Pat yourself on the back. Credit card balances fell because you paid your bills, not because banks wrote off your accounts as uncollectible, according to a new study released Wednesday.
Credit reporting agency TransUnion found that credit card holders made $72 billion more in payments than purchases from the first quarter of 2009 to the same period last year. Compare that with five years before when consumers racked up $2.1 billion more in purchases.

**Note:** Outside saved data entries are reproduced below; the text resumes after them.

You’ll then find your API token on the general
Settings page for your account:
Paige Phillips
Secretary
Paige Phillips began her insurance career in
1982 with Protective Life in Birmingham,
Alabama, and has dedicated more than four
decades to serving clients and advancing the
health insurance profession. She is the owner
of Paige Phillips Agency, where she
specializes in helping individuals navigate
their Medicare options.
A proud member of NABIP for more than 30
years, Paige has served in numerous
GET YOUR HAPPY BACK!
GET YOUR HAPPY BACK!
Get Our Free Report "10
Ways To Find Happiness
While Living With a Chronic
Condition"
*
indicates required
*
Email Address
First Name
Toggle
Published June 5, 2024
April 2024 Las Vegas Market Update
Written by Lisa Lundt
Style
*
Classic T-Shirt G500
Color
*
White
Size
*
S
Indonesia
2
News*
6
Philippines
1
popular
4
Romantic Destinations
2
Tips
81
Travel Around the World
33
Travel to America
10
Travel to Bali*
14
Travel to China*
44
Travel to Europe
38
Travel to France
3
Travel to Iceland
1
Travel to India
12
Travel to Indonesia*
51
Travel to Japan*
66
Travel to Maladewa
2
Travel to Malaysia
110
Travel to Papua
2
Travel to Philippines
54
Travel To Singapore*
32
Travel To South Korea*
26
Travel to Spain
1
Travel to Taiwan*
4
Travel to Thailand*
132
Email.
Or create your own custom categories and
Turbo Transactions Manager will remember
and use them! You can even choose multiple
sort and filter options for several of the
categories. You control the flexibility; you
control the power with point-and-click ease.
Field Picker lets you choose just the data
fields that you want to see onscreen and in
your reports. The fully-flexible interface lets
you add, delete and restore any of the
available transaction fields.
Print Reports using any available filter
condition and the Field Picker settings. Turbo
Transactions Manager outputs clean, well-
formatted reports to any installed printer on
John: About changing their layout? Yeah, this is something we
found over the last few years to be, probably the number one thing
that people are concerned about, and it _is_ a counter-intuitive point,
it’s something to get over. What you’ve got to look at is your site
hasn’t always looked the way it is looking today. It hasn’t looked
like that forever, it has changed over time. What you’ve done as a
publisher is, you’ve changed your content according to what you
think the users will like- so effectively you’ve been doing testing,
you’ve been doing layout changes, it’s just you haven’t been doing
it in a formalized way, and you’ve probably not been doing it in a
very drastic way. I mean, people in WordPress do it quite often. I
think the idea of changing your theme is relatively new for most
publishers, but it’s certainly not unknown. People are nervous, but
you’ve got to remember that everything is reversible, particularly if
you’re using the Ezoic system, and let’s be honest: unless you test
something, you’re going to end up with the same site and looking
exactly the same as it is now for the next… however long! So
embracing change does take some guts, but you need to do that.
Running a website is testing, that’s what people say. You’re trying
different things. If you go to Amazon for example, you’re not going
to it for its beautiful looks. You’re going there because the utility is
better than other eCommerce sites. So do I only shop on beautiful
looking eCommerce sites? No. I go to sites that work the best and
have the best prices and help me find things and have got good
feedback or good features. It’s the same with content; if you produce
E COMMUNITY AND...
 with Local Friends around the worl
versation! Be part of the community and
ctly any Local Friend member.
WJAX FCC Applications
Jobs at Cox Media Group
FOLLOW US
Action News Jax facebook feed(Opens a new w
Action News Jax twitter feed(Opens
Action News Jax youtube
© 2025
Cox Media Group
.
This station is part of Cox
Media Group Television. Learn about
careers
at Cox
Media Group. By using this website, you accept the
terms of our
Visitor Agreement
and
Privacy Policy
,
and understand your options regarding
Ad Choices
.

That debunks some claims in the industry that the reason behind lower balances is more charge-offs by creditors.
"Our analysis shows that consumers have made a concerted effort to pay down their credit cards during these uncertain economic times," says Ezra Becker, vice president of research and consulting at TransUnion, according to the company release.
The study had more upbeat news. Americans owed $4,679 on average in credit card debt in the first three months of this year. That's a decade low.
And the good behavior came from everyone, not just those with the lowest credit risk. The majority of all credit card holders with credit scores from 501 to 850, with possible scores ranging from 150 to 900, were current or less than 60 days behind on their payments.
The findings underscore an earlier TransUnion survey that found consumers preferred using their own debit card for purchases rather than falling deeper in the debt hole.
Fifty-five percent of consumers said they use their debit cards over their credit cards in more than half of their daily purchases. Forty-seven percent reported they chose debit three out of four times.
Better to spend what you have than what you don't, unless you can pay it off every month.
So what about you? Have you chipped away at your credit card debt in the last few years? How did you do it?